There are several things I will always remember about that blessing. One that will always stand out is when he blessed me to 'believe in Christ and to BELIEVE CHRIST'. I have pondered this phrase ever since. I have repeated it to myself when my negative monologue starts telling me I am no good. I have thought about the difference between believing in something and believing something. If I 'believe Christ' then I must believe the scriptures that talk about repentance and change. I must accept that I was not responsible for what happened and I am forgiven. Pretty heavy concept to spring on someone that has been protecting and nurturing her guilt for 40+ years. I can't say that I have it down yet...but I can say that I don't have that negative feeling in the pit of my stomach nearly as much as before..and when I recognize it is there I can make it leave.
I love the quote on my home page by President James E. Faust (The Refiner's Fire)...."Out of the refiner's fire can come a glorious deliverance...it is part of the purging toll exacted by some to become acquainted with God."
I have no idea if I am 'out' of the refiner's fire...or if any of us ever will be..I do think we get a break every now and then...and I try to relish those breaks and gather strength for the next trial.
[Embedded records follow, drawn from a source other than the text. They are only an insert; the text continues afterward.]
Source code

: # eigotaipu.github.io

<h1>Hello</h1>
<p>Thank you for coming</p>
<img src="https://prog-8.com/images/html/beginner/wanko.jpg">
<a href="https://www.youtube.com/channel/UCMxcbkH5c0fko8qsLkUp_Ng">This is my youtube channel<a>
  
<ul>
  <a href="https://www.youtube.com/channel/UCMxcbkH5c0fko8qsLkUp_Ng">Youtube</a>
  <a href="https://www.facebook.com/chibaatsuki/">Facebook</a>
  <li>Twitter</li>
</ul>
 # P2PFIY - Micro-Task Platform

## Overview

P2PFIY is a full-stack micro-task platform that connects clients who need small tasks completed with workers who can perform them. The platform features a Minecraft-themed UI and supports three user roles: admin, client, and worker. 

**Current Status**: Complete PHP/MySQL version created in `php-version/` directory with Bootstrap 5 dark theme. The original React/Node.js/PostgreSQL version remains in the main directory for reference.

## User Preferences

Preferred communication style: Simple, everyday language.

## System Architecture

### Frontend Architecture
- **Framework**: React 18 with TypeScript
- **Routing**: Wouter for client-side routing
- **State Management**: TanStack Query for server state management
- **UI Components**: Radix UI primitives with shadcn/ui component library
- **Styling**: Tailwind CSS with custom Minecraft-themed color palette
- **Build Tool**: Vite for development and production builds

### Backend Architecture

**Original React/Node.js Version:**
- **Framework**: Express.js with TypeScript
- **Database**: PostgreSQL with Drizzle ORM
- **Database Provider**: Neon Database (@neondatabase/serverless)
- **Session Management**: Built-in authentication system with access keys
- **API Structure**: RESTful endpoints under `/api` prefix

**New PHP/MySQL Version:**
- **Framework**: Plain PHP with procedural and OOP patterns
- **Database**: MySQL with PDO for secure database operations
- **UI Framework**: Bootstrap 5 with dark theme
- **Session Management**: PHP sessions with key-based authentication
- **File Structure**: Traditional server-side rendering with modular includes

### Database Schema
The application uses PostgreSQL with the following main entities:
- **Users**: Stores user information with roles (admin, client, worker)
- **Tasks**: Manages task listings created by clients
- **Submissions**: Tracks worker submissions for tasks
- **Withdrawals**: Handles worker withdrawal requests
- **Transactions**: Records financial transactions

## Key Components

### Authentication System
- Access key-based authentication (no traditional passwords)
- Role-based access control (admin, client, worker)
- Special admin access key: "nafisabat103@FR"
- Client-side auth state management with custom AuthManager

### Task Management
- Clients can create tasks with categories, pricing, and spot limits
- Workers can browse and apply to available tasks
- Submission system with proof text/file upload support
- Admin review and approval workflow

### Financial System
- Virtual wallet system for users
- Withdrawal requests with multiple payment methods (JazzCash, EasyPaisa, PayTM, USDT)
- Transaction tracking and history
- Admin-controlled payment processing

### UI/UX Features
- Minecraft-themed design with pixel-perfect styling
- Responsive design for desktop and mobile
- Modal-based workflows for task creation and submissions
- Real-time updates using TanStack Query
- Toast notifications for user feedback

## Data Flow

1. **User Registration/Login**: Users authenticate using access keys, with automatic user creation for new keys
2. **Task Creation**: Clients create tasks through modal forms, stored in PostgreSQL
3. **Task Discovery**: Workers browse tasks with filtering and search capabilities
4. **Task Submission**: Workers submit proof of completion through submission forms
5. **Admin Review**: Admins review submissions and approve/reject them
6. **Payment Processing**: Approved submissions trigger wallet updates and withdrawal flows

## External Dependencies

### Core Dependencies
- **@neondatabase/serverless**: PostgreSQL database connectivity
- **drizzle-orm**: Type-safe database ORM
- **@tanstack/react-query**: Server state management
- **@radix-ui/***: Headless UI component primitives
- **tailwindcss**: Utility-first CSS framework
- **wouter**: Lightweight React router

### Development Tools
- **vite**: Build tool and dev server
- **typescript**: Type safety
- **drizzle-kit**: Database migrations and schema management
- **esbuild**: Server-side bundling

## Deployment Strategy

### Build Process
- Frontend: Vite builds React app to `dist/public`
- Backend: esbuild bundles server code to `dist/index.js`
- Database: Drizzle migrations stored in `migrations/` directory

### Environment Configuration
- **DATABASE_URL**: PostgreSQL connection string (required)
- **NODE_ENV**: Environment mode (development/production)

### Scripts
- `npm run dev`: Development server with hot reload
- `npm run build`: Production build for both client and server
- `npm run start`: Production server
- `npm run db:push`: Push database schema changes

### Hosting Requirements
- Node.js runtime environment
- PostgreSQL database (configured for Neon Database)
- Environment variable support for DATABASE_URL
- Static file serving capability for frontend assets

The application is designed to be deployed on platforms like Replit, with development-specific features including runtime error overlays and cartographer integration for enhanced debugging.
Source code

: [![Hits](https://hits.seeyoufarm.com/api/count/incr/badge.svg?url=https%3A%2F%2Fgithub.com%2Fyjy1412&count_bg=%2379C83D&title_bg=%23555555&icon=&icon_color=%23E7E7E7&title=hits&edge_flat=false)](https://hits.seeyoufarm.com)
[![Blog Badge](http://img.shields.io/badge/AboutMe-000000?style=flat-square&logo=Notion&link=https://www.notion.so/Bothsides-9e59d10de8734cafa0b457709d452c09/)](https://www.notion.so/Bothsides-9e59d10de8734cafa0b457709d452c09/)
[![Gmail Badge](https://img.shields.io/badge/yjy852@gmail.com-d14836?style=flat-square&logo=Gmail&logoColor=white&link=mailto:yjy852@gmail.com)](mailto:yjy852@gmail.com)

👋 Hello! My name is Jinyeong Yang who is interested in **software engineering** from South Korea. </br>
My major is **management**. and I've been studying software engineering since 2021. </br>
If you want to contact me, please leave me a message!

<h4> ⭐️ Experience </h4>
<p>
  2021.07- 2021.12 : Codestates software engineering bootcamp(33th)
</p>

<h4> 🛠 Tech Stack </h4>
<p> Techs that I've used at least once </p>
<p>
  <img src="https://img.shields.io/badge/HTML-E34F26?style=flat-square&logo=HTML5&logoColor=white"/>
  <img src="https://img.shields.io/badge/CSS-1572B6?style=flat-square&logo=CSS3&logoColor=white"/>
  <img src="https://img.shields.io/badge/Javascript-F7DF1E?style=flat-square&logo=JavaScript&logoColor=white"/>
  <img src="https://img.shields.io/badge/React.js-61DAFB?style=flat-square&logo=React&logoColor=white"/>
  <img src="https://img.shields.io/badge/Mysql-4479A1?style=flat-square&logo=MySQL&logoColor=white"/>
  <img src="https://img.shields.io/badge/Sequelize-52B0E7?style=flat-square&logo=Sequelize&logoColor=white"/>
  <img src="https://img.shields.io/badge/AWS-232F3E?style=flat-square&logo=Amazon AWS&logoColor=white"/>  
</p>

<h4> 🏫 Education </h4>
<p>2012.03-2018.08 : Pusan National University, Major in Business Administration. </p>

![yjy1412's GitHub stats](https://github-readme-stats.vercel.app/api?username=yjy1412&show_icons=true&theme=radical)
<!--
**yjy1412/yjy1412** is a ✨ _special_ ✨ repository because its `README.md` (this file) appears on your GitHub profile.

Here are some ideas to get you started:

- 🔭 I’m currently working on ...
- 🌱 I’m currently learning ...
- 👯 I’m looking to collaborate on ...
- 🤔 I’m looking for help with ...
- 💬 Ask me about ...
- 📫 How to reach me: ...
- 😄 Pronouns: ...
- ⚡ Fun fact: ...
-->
I still struggle with guilt...I was told in counseling I have convinced my head...but not my heart...I believe that is where I am now...but that is not where I will stay...
The words of the prophets are true. We can find peace. We can place our guilt and other sins and negativity at the feet of our Savior and He will give us 'rest'. We must give our sins to Him. We must give Him our sorrows. We must do our part to love Him. I keep thinking of Elder Hollands fabulous talk October 2012 (The First Great Commandment) when he bore his testimony of his desire to stand before God and tell Him he loves him. When we can do this we will truly know peace. We will all be able to 'stand tall and breathe'. This is my goal and I know it is possible...I will keep trying until it happens.